Material shown below:

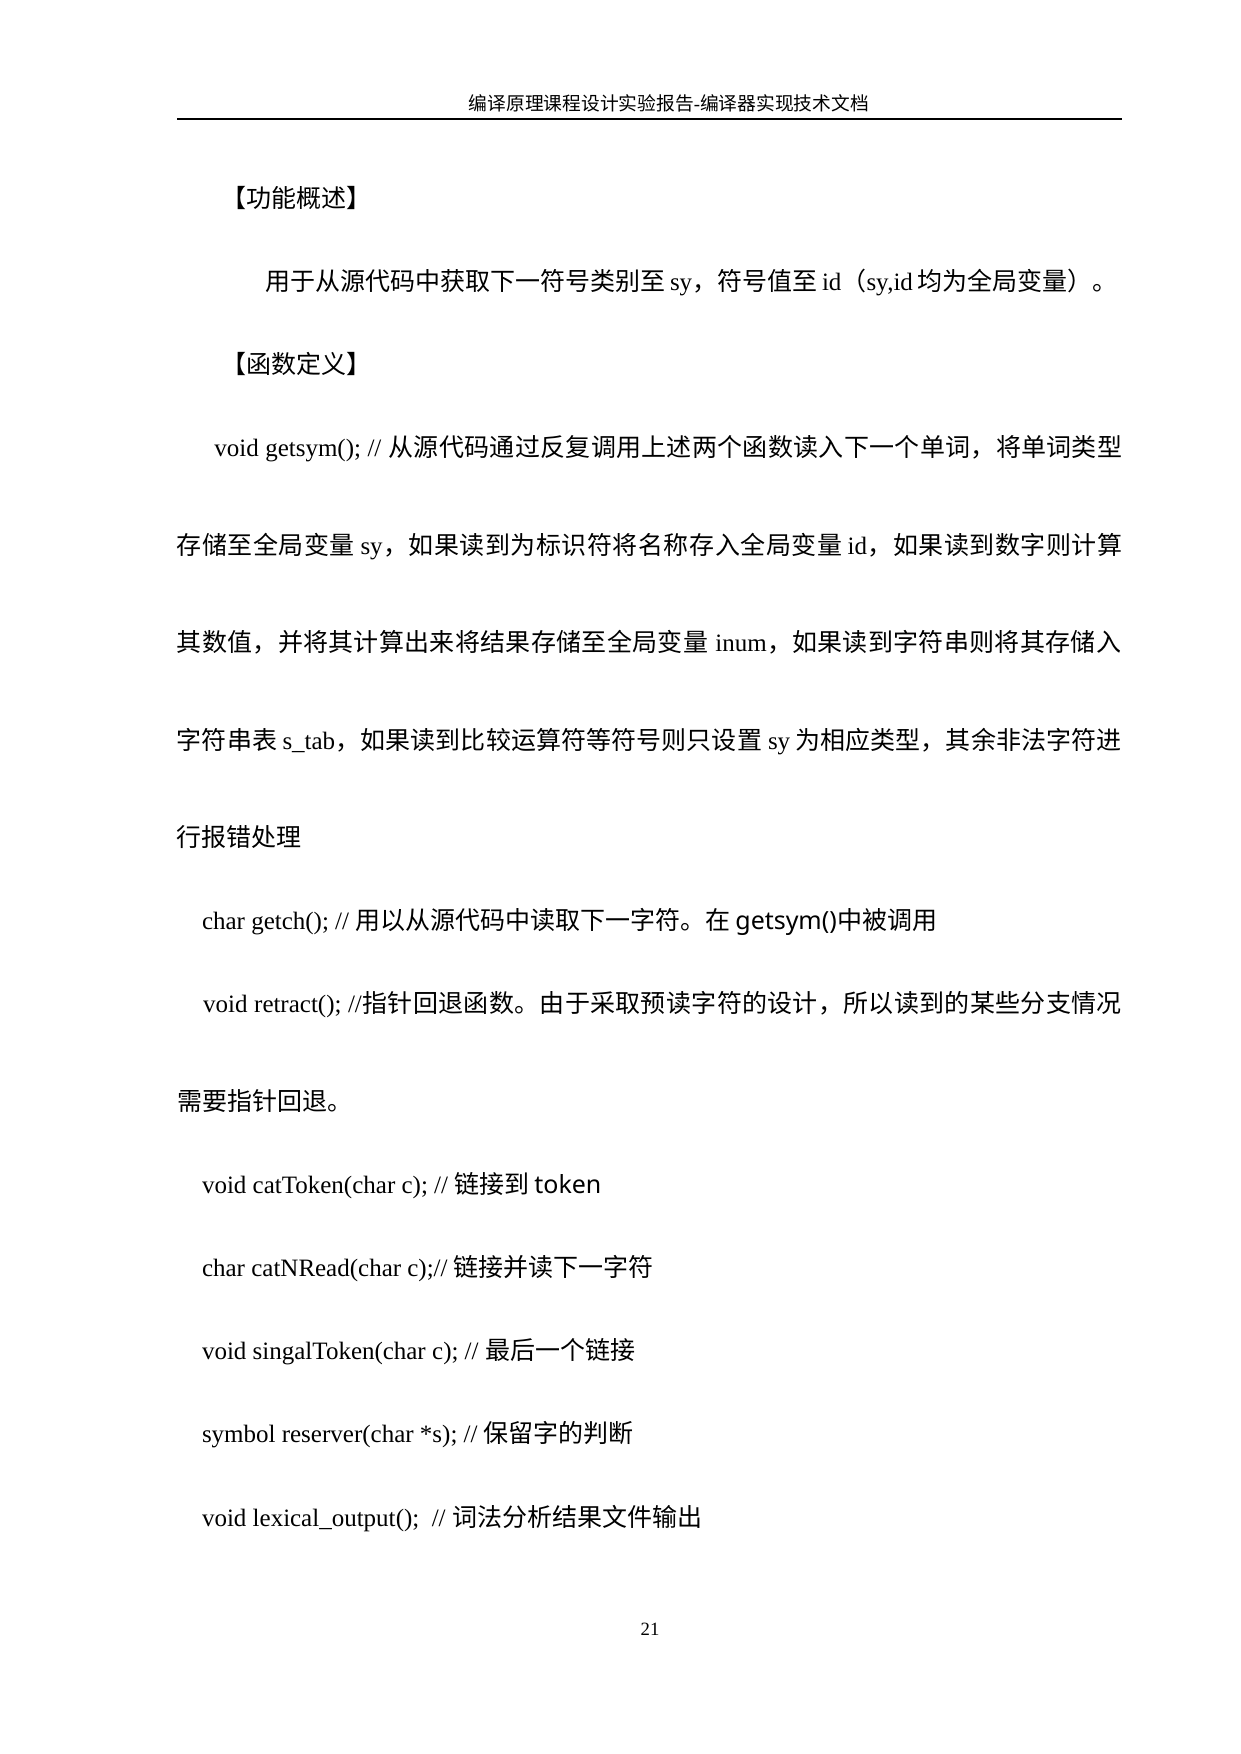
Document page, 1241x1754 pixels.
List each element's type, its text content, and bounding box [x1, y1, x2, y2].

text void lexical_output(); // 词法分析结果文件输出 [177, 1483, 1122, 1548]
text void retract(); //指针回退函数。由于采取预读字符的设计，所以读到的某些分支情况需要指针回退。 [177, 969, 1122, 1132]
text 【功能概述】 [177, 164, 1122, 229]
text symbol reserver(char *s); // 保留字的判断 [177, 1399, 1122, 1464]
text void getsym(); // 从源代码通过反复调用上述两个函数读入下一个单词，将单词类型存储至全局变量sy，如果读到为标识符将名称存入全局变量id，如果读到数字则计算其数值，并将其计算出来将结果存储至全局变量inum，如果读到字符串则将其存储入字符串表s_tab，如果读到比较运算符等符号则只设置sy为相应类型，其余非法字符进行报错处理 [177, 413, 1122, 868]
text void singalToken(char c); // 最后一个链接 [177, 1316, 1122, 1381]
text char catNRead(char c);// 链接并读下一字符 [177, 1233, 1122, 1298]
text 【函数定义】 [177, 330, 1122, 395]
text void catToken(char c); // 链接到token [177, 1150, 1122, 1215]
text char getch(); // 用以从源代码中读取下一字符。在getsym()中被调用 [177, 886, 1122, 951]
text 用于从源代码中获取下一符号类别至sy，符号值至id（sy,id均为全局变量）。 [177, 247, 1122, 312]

End of Material shown.

**Exercise:**
Output the entries above verbatim. Omit the images.

**Answer for the task:**
Document page, 1241x1754 pixels.
List each element's type, its text content, and bounding box [x1, y1, x2, y2].

text void lexical_output(); // 词法分析结果文件输出 [177, 1483, 1122, 1548]
text void retract(); //指针回退函数。由于采取预读字符的设计，所以读到的某些分支情况需要指针回退。 [177, 969, 1122, 1132]
text 【功能概述】 [177, 164, 1122, 229]
text symbol reserver(char *s); // 保留字的判断 [177, 1399, 1122, 1464]
text void getsym(); // 从源代码通过反复调用上述两个函数读入下一个单词，将单词类型存储至全局变量sy，如果读到为标识符将名称存入全局变量id，如果读到数字则计算其数值，并将其计算出来将结果存储至全局变量inum，如果读到字符串则将其存储入字符串表s_tab，如果读到比较运算符等符号则只设置sy为相应类型，其余非法字符进行报错处理 [177, 413, 1122, 868]
text void singalToken(char c); // 最后一个链接 [177, 1316, 1122, 1381]
text char catNRead(char c);// 链接并读下一字符 [177, 1233, 1122, 1298]
text 【函数定义】 [177, 330, 1122, 395]
text void catToken(char c); // 链接到token [177, 1150, 1122, 1215]
text char getch(); // 用以从源代码中读取下一字符。在getsym()中被调用 [177, 886, 1122, 951]
text 用于从源代码中获取下一符号类别至sy，符号值至id（sy,id均为全局变量）。 [177, 247, 1122, 312]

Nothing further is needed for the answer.